(Provided entries)
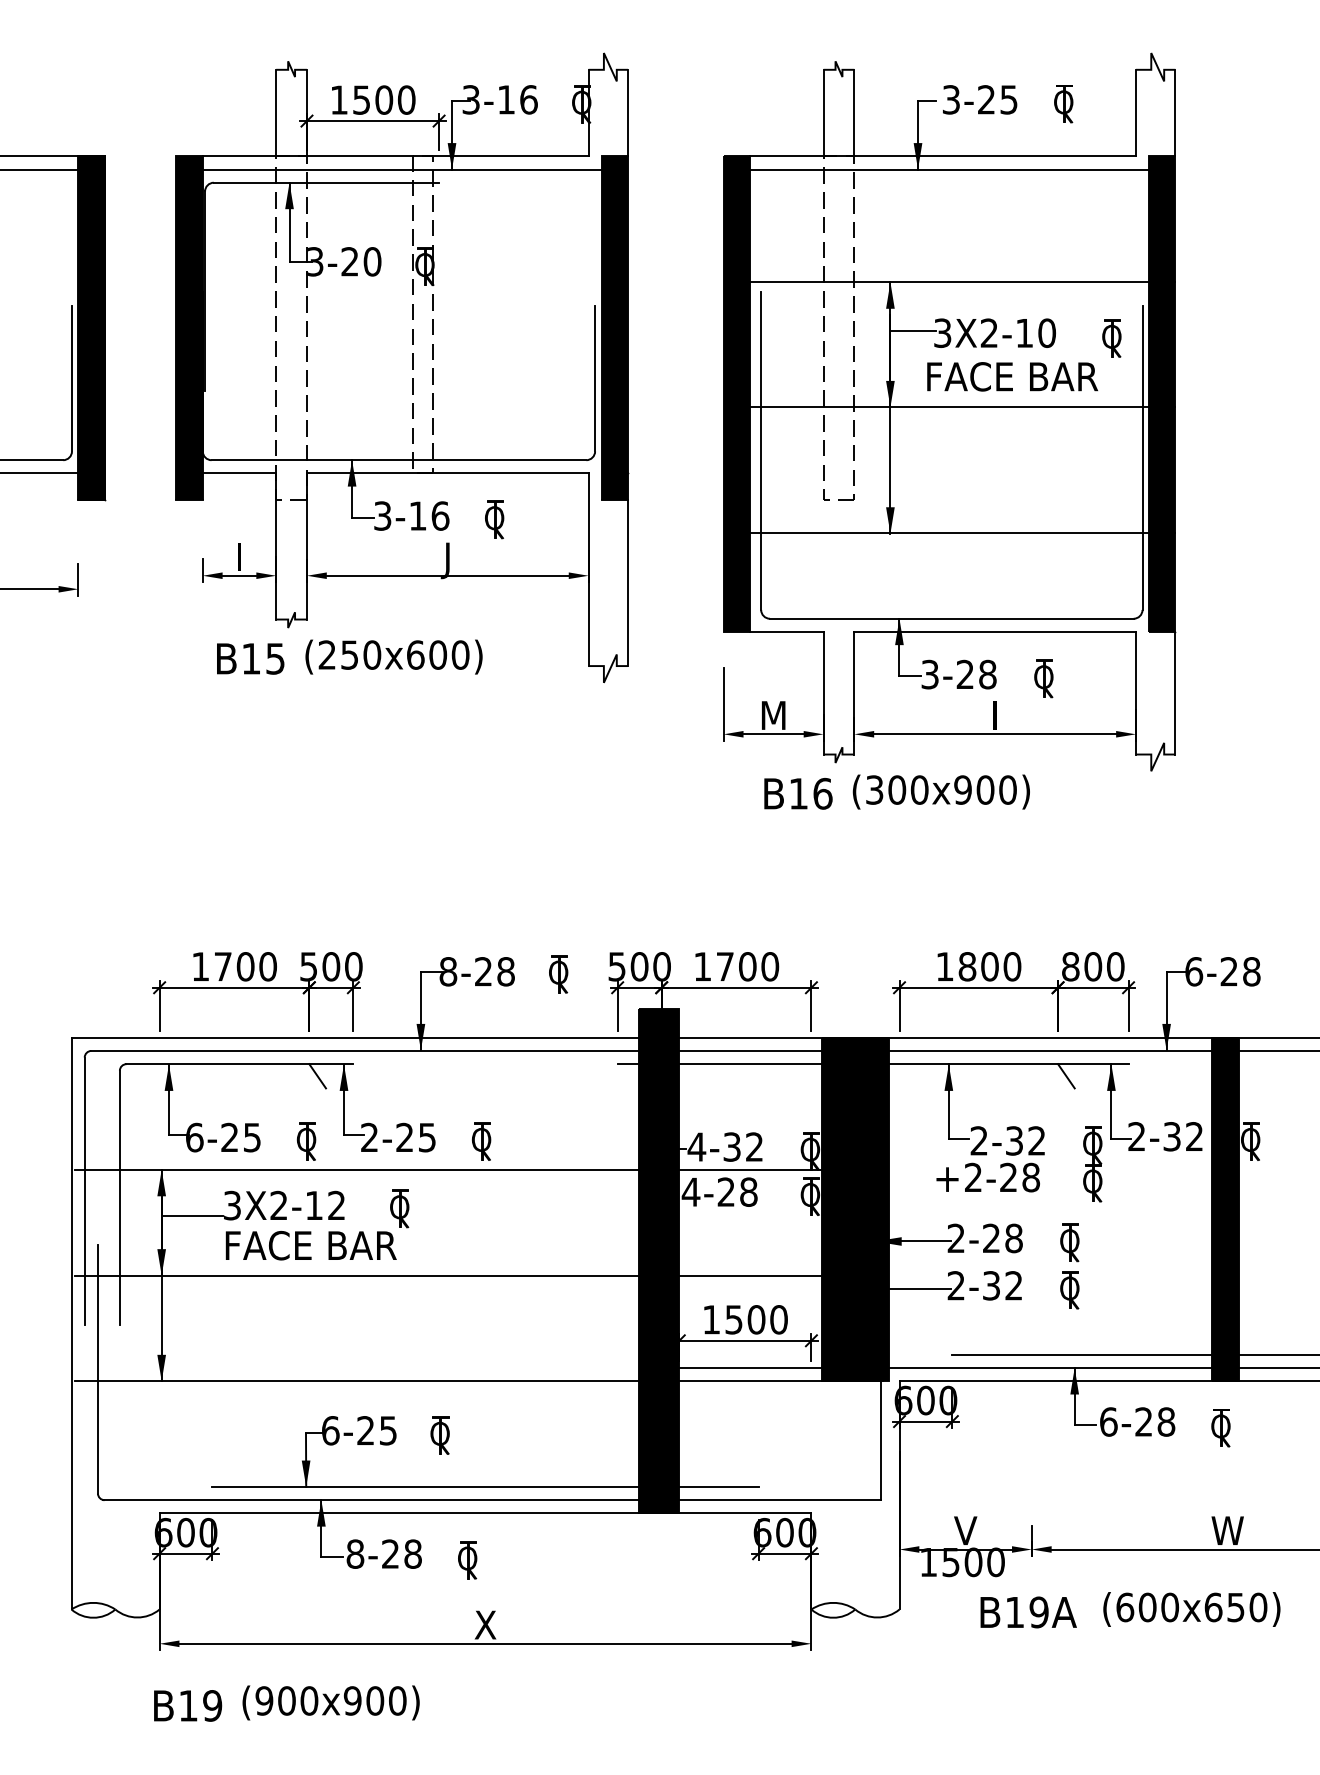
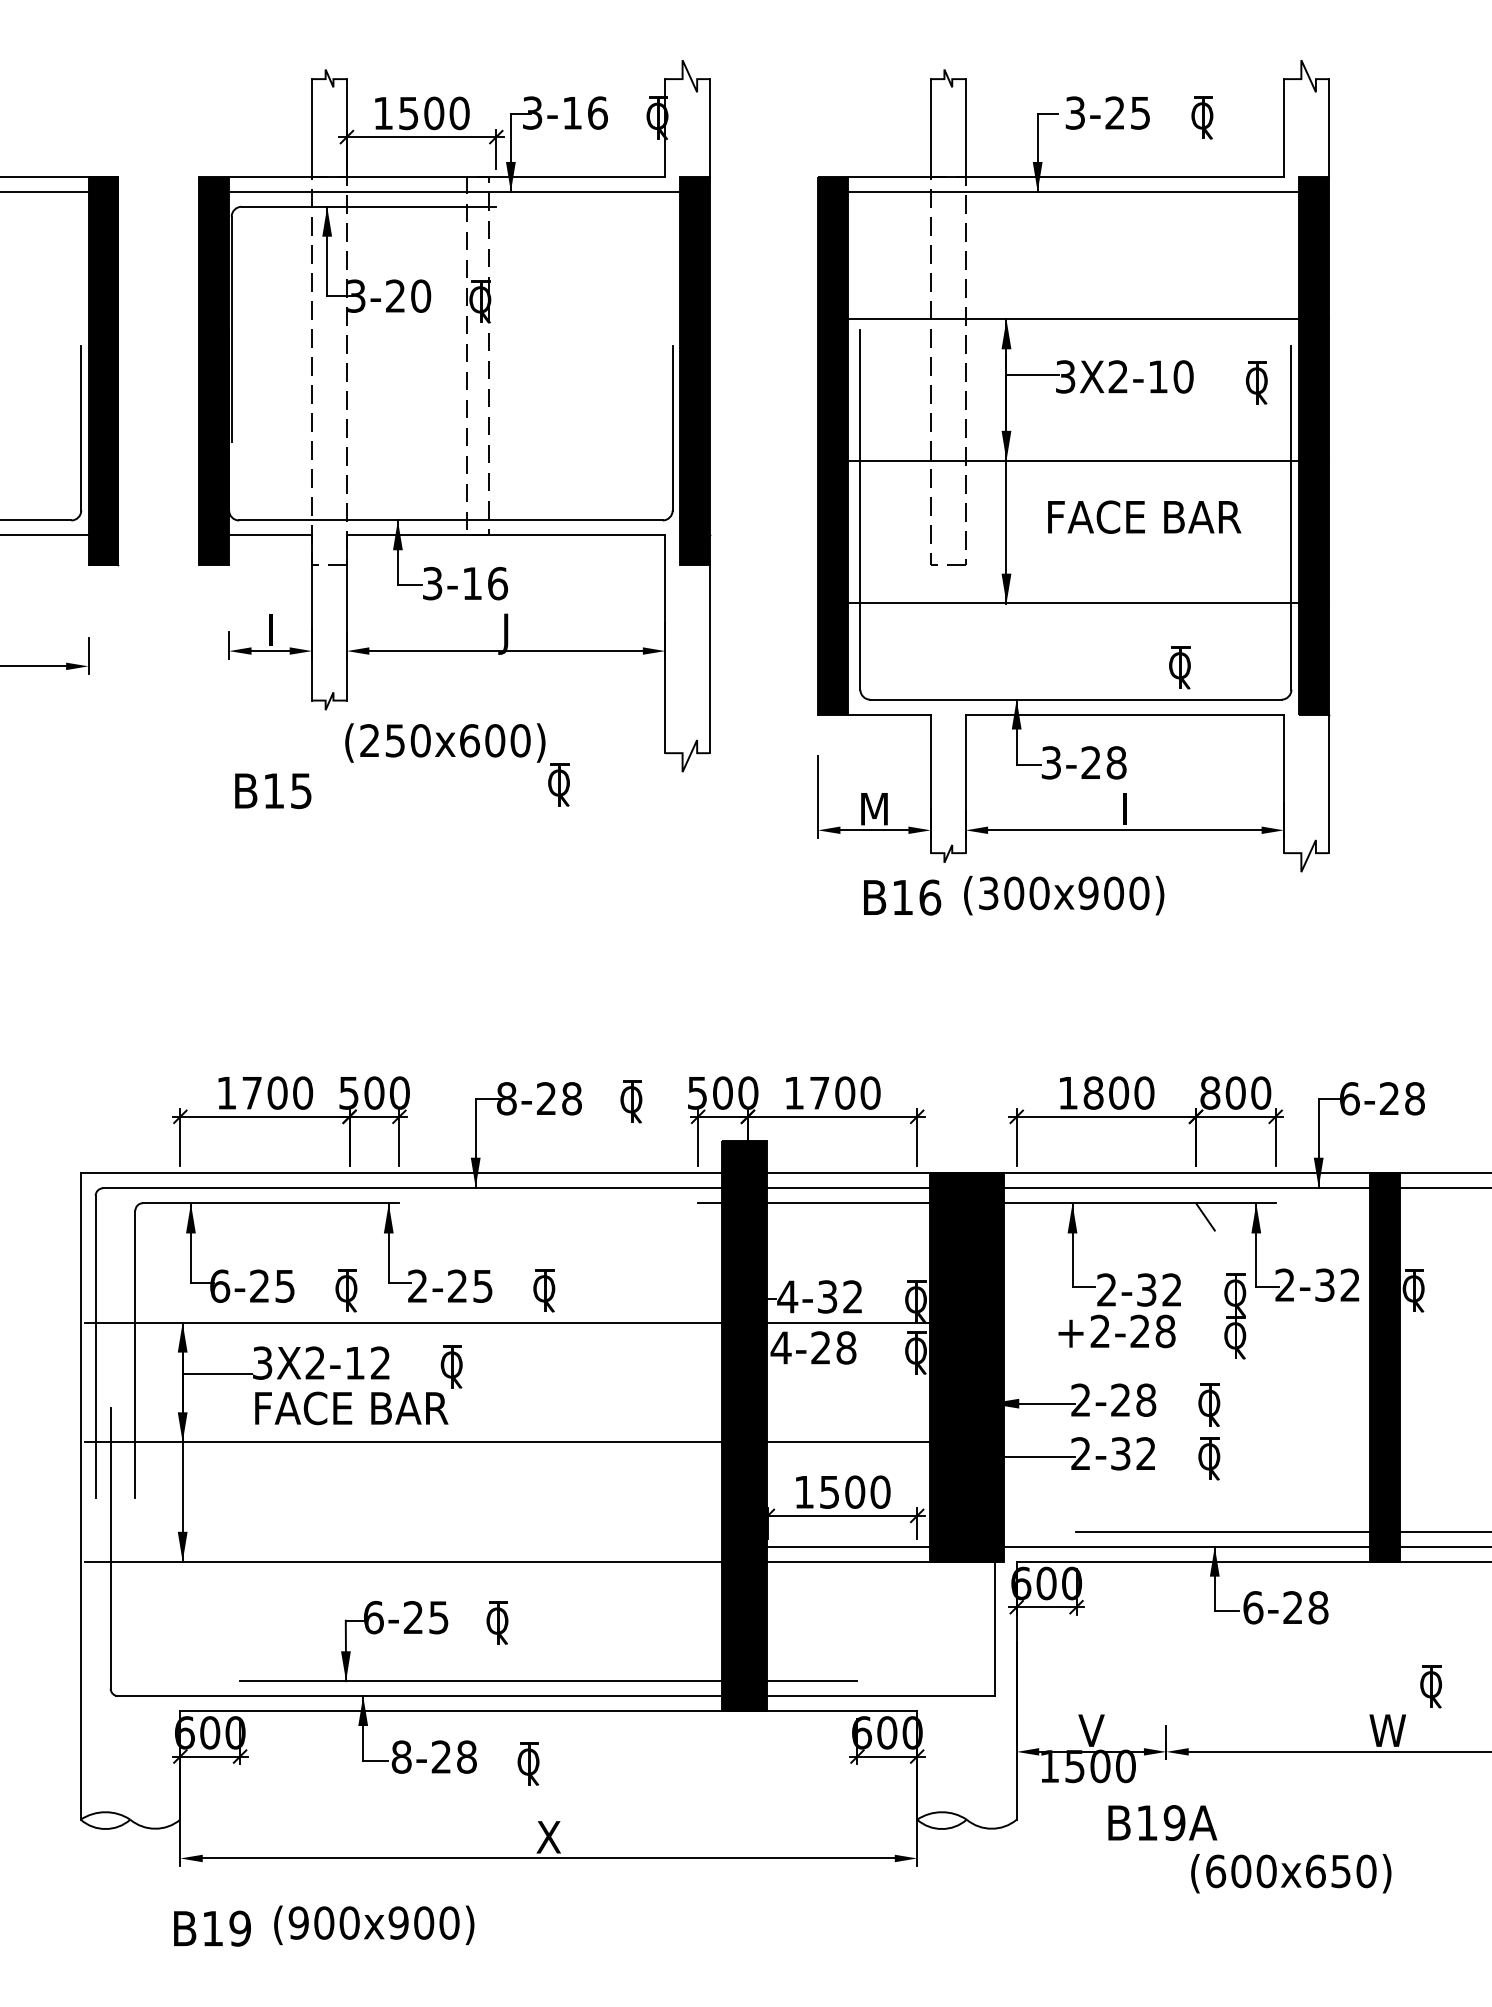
text: (1012, 376) -> (1144, 516), moved
part: (494, 519) -> (558, 784), moved
text: (250, 658) -> (273, 790), moved
part: (1043, 678) -> (1179, 667), moved
line: (317, 1075) -> (358, 1216), removed
part: (1220, 1427) -> (1430, 1686), moved
text: (1192, 1609) -> (1291, 1873), moved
(End Provided entries)
* **Job item**:
From the line with "line: (317, 1075) -> (358, 1216), removed" through the final line of the records, return each line exactly. Leave out the rest.

* **Task output**:
line: (317, 1075) -> (358, 1216), removed
part: (1220, 1427) -> (1430, 1686), moved
text: (1192, 1609) -> (1291, 1873), moved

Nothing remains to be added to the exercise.